3. On Zoom. I wish we could do this by phone and I totally agree making someone show their face or look at me will make it harder for some. Myself and the others who are having these calls pushed for phone. The compromise is now we are telling the person upfront when they join that it will be a difficult conversation, and if they don't want to be on video they can stop their camera, and giving them time to stop their video/minimize the window if they would prefer to be "audio" only and not look at anyone else on the call. If they join audio only upfront that is ok. I'm going to try and add "Joining by video is optional" to the invites that get sent if I can.

FWIW my understanding is it easier for our HR folks to gauge that a person has understood what has been communicated if we can see them (we normally do this in-person) - we have had separation by phone before where there is no response at all when our HR team has asked questions and its hard to tell if the person has simply walked away from the phone or not. That matters because if the person doesn't respond and we can't tell if they have heard we have to start other processes to ensure they know about benefit extensions and important tasks they may need to do very quickly (anything from take copies of their tax forms to certain immigration tasks to allow them to stay in the country temporarily if they are on visas) - which may mean we have to try calling them multiple times again, texting them, sending them documents by courier, sending them emails to personal addresses, and generally bugging them till they acknowledge . All of which puts them at risk they miss out on benefits or have other issues (especially for people on visas where things can be very time sensitive an out of the company's control).

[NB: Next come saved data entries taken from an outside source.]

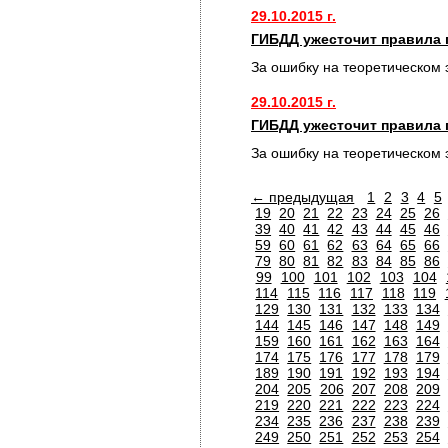
29.10.2015 г.
ГИБДД ужесточит правила 
За ошибку на теоретическом 
29.10.2015 г.
ГИБДД ужесточит правила 
За ошибку на теоретическом 
← предыдущая
1
2
3
4
5
19
20
21
22
23
24
25
26
39
40
41
42
43
44
45
46
59
60
61
62
63
64
65
66
79
80
81
82
83
84
85
86
99
100
101
102
103
104
114
115
116
117
118
119
129
130
131
132
133
134
144
145
146
147
148
149
159
160
161
162
163
164
174
175
176
177
178
179
189
190
191
192
193
194
204
205
206
207
208
209
219
220
221
222
223
224
234
235
236
237
238
239
249
250
251
252
253
254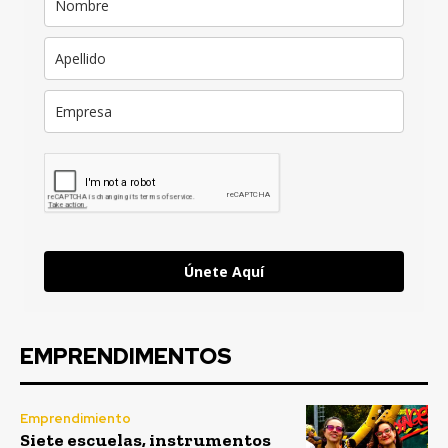
Únete Aquí
EMPRENDIMENTOS
Emprendimiento
Siete escuelas, instrumentos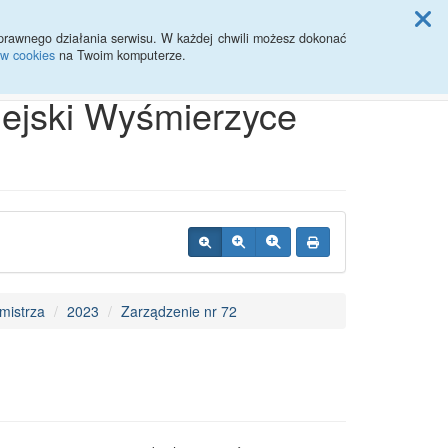
ji Rady Miasta
prawnego działania serwisu. W każdej chwili możesz dokonać
ów cookies
na Twoim komputerze.
Przycisk wyszukaj duży
Szukaj
iejski Wyśmierzyce
mistrza
2023
Zarządzenie nr 72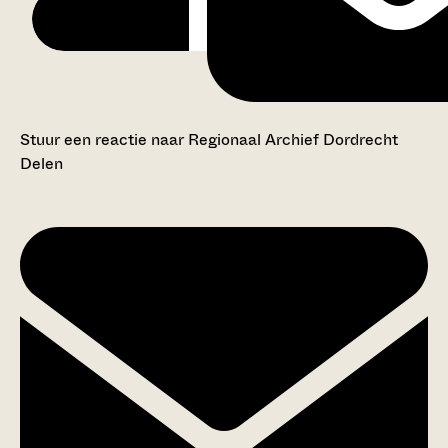
Stuur een reactie naar Regionaal Archief Dordrecht
Delen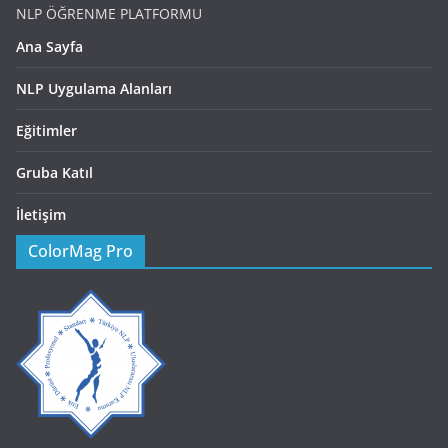
NLP ÖĞRENME PLATFORMU
Ana Sayfa
NLP Uygulama Alanları
Eğitimler
Gruba Katıl
İletişim
ColorMag Pro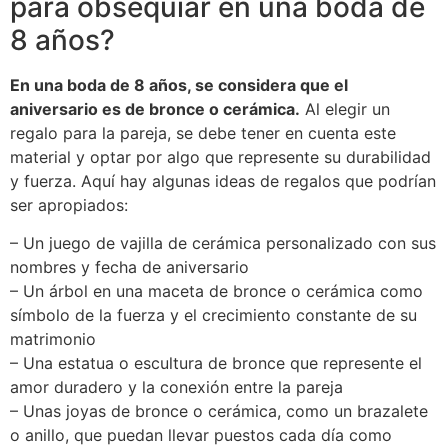
para obsequiar en una boda de
8 años?
En una boda de 8 años, se considera que el
aniversario es de bronce o cerámica.
Al elegir un
regalo para la pareja, se debe tener en cuenta este
material y optar por algo que represente su durabilidad
y fuerza. Aquí hay algunas ideas de regalos que podrían
ser apropiados:
– Un juego de vajilla de cerámica personalizado con sus
nombres y fecha de aniversario
– Un árbol en una maceta de bronce o cerámica como
símbolo de la fuerza y el crecimiento constante de su
matrimonio
– Una estatua o escultura de bronce que represente el
amor duradero y la conexión entre la pareja
– Unas joyas de bronce o cerámica, como un brazalete
o anillo, que puedan llevar puestos cada día como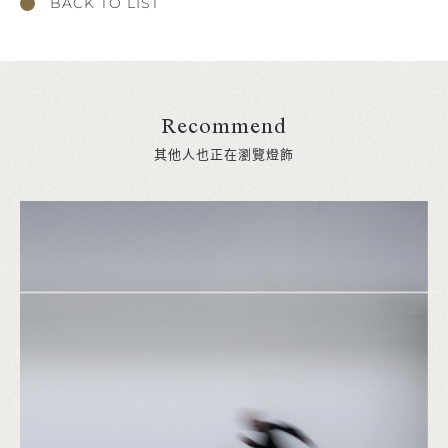
BACK TO LIST
Recommend
其他人也正在瀏覽燈飾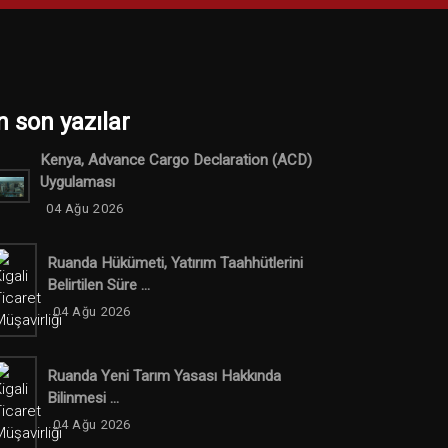
n son yazılar
Kenya, Advance Cargo Declaration (ACD)
Uygulaması
04 Ağu 2026
Ruanda Hükümeti, Yatırım Taahhütlerini
Belirtilen Süre ...
04 Ağu 2026
Ruanda Yeni Tarım Yasası Hakkında
Bilinmesi ...
04 Ağu 2026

I did not see the comments that were deleted around the use of the word separation in my question, but I understand why people would react to that. The mod comment above on that was accurate. We are being *extremely* careful around language to ensure people are eligible for benefits including unemployment. Also I've been in internal meeting after meeting on this for the last two weeks and my language was heavily shaped by the (sometimes cold and academic) way we tend talk in those meetings. My apologies if anyone was offended.

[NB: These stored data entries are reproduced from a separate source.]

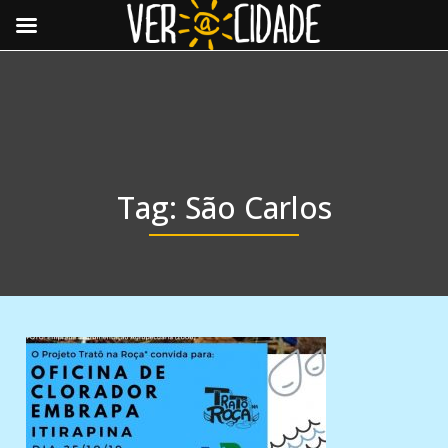
Toggle
navigat
Tag:
São Carlos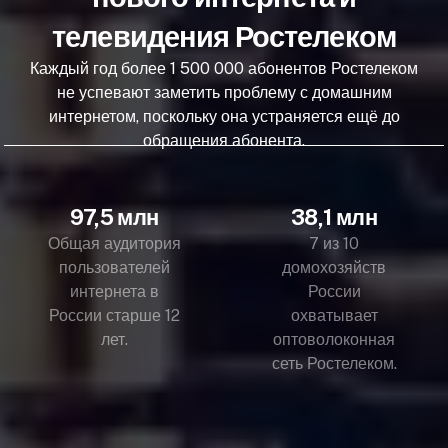
телевидения Ростелеком
Каждый год более 1 500 000 абонентов Ростелеком
не успевают заметить проблему с домашним
интернетом, поскольку она устраняется ещё до
обращения абонента.
97,5 млн
38,1 млн
Общая аудитория
7 из 10
пользователей
домохозяйств
интернета в
России
России старше 12
охватывает
лет.
оптоволоконная
сеть Ростелеком.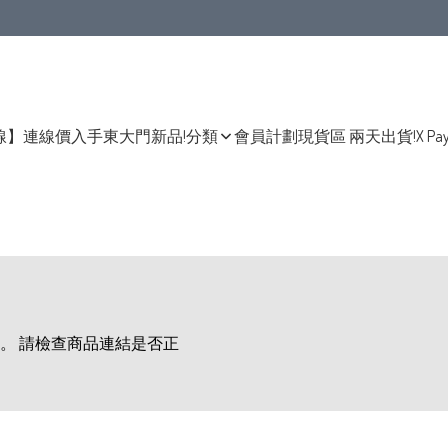
線】連線價入手東大門新品!
分類
會員計劃
現貨區 兩天出貨!
X Pa
。 請檢查商品連結是否正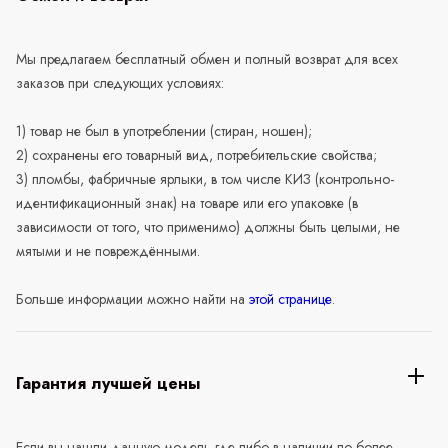
Мы предлагаем бесплатный обмен и полный возврат для всех
заказов при следующих условиях:
1) товар не был в употреблении (стиран, ношен);
2) сохранены его товарный вид, потребительские свойства;
3) пломбы, фабричные ярлыки, в том числе КИЗ (контрольно-
идентификационный знак) на товаре или его упаковке (в
зависимости от того, что применимо) должны быть целыми, не
мятыми и не повреждёнными.
Больше информации можно найти на
этой странице
.
Гарантия лучшей цены
Если вы нашли данную модель где-либо в наличии по более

It's a horrible thing to do to people under normal conditions. At this time I simply don't have the right words to describe it.
posted by jessamyn (staff) at 12:12 PM on June 1 [5 favorites]


Thanks for the update OP. Coming back to say that 'because Covid'' is not particularly helpful to them, unless there is something else that explicitly removes the personal performance element, such as shutting down a function, a workplace, a product line etc. A generalised RIF raises the question of why this person and not this other person - must be because one is a better worker/has more to offer than the other.

On the other hand, if that is the best you can give them, then that is the reality they will have to deal with.